[[ DATA FOR ANALYSIS open ]]
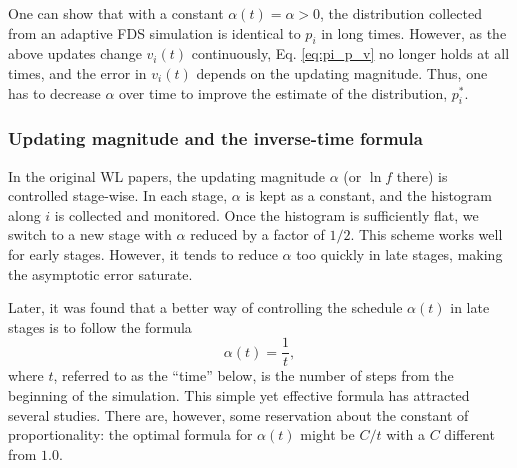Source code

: \documentclass[reprint, floatfix]{revtex4-1}
\begin{document}
One can show that with a constant $\alpha(t) = \alpha > 0$,
the distribution collected from
an adaptive FDS simulation
is identical to $p_i$ in long times.
%
However, as the above updates
change $v_i(t)$ continuously,
Eq. \eqref{eq:pi_p_v} no longer holds
at all times,
and the error in $v_i(t)$
depends on the updating magnitude\cite{
  zhou2005, liang2005, laio2005, bussi2006, poulain2006, liang2007,
  morozov2007, zhou2008, morozov2009, crespo2010,
  atchade2011, fort2015}.
%
Thus, one has to decrease $\alpha$ over time
to improve the estimate of the distribution,
$p^*_i$. %





\subsubsection{Updating magnitude and the inverse-time formula}



In the original WL papers\cite{
wang2001, wang2001pre},
the updating magnitude $\alpha$
(or $\ln f$ there)
is controlled stage-wise.
%
In each stage, $\alpha$
is kept as a constant,
and the histogram along $i$
is collected and monitored.
%
Once the histogram is sufficiently flat,
we switch to a new stage
with $\alpha$ reduced by a factor of $1/2$\cite{
wang2001, wang2001pre}.
%
This scheme works well for early stages.
%
However, it tends to reduce $\alpha$
too quickly in late stages, making the asymptotic error
saturate\cite{belardinelli2007, belardinelli2007jcp, belardinelli2008}.


Later,
it was found that
a better way
of controlling the schedule $\alpha(t)$
in late stages
is to follow the formula
%
\begin{equation}
  \alpha(t) = \frac{1}{t},
  \label{eq:alpha_invt}
\end{equation}
%
where $t$,
referred to as the ``time'' below,
is the number of steps
from the beginning of the simulation.
%
This simple yet effective formula has attracted
several studies\cite{belardinelli2007, belardinelli2007jcp, belardinelli2008,
morozov2007, zhou2008, morozov2009,
komura2012, caparica2012, caparica2014}.
%
There are, however, some reservation about
the constant of proportionality:
the optimal formula for $\alpha(t)$
might be $C/t$ with a $C$
different from $1.0$\cite{
morozov2007, zhou2008, morozov2009}.
\end{document}
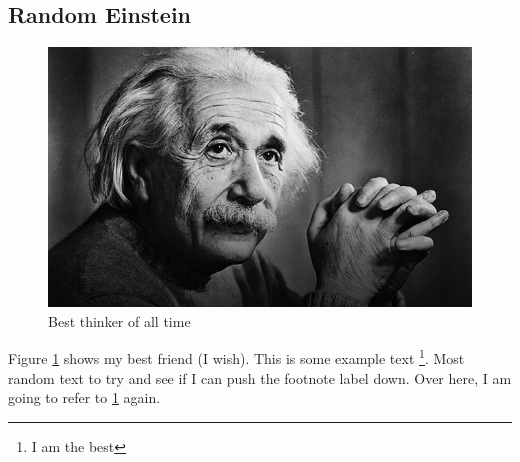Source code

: \documentclass{article}
\begin{document}
        \subsection{Random Einstein}
            \begin{figure}[H]
                \includegraphics[width=\linewidth]{Albert-Einstein.jpg}
                \caption{Best thinker of all time}
                \label{fig:einstein}
            \end{figure}

            Figure \ref{fig:einstein} shows my best friend (I wish). This is some example text \footnote{\label{myfootnote}I am the best}. Most random text to try and see if I can push the footnote label down. Over here, I am going to refer to \ref{myfootnote} again. 
\end{document}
[[ DATA FOR ANALYSIS closed ]]
* PROBLEM STATEMENT *
Only an exact, picture-free copy of the entries counts as the answer.

* REPLY *
Source code

: \documentclass[reprint, floatfix]{revtex4-1}
\begin{document}
One can show that with a constant $\alpha(t) = \alpha > 0$,
the distribution collected from
an adaptive FDS simulation
is identical to $p_i$ in long times.
%
However, as the above updates
change $v_i(t)$ continuously,
Eq. \eqref{eq:pi_p_v} no longer holds
at all times,
and the error in $v_i(t)$
depends on the updating magnitude\cite{
  zhou2005, liang2005, laio2005, bussi2006, poulain2006, liang2007,
  morozov2007, zhou2008, morozov2009, crespo2010,
  atchade2011, fort2015}.
%
Thus, one has to decrease $\alpha$ over time
to improve the estimate of the distribution,
$p^*_i$. %





\subsubsection{Updating magnitude and the inverse-time formula}



In the original WL papers\cite{
wang2001, wang2001pre},
the updating magnitude $\alpha$
(or $\ln f$ there)
is controlled stage-wise.
%
In each stage, $\alpha$
is kept as a constant,
and the histogram along $i$
is collected and monitored.
%
Once the histogram is sufficiently flat,
we switch to a new stage
with $\alpha$ reduced by a factor of $1/2$\cite{
wang2001, wang2001pre}.
%
This scheme works well for early stages.
%
However, it tends to reduce $\alpha$
too quickly in late stages, making the asymptotic error
saturate\cite{belardinelli2007, belardinelli2007jcp, belardinelli2008}.


Later,
it was found that
a better way
of controlling the schedule $\alpha(t)$
in late stages
is to follow the formula
%
\begin{equation}
  \alpha(t) = \frac{1}{t},
  \label{eq:alpha_invt}
\end{equation}
%
where $t$,
referred to as the ``time'' below,
is the number of steps
from the beginning of the simulation.
%
This simple yet effective formula has attracted
several studies\cite{belardinelli2007, belardinelli2007jcp, belardinelli2008,
morozov2007, zhou2008, morozov2009,
komura2012, caparica2012, caparica2014}.
%
There are, however, some reservation about
the constant of proportionality:
the optimal formula for $\alpha(t)$
might be $C/t$ with a $C$
different from $1.0$\cite{
morozov2007, zhou2008, morozov2009}.
\end{document}
Source code

: \documentclass{article}
\begin{document}
        \subsection{Random Einstein}
            \begin{figure}[H]
                \includegraphics[width=\linewidth]{Albert-Einstein.jpg}
                \caption{Best thinker of all time}
                \label{fig:einstein}
            \end{figure}

            Figure \ref{fig:einstein} shows my best friend (I wish). This is some example text \footnote{\label{myfootnote}I am the best}. Most random text to try and see if I can push the footnote label down. Over here, I am going to refer to \ref{myfootnote} again. 
\end{document}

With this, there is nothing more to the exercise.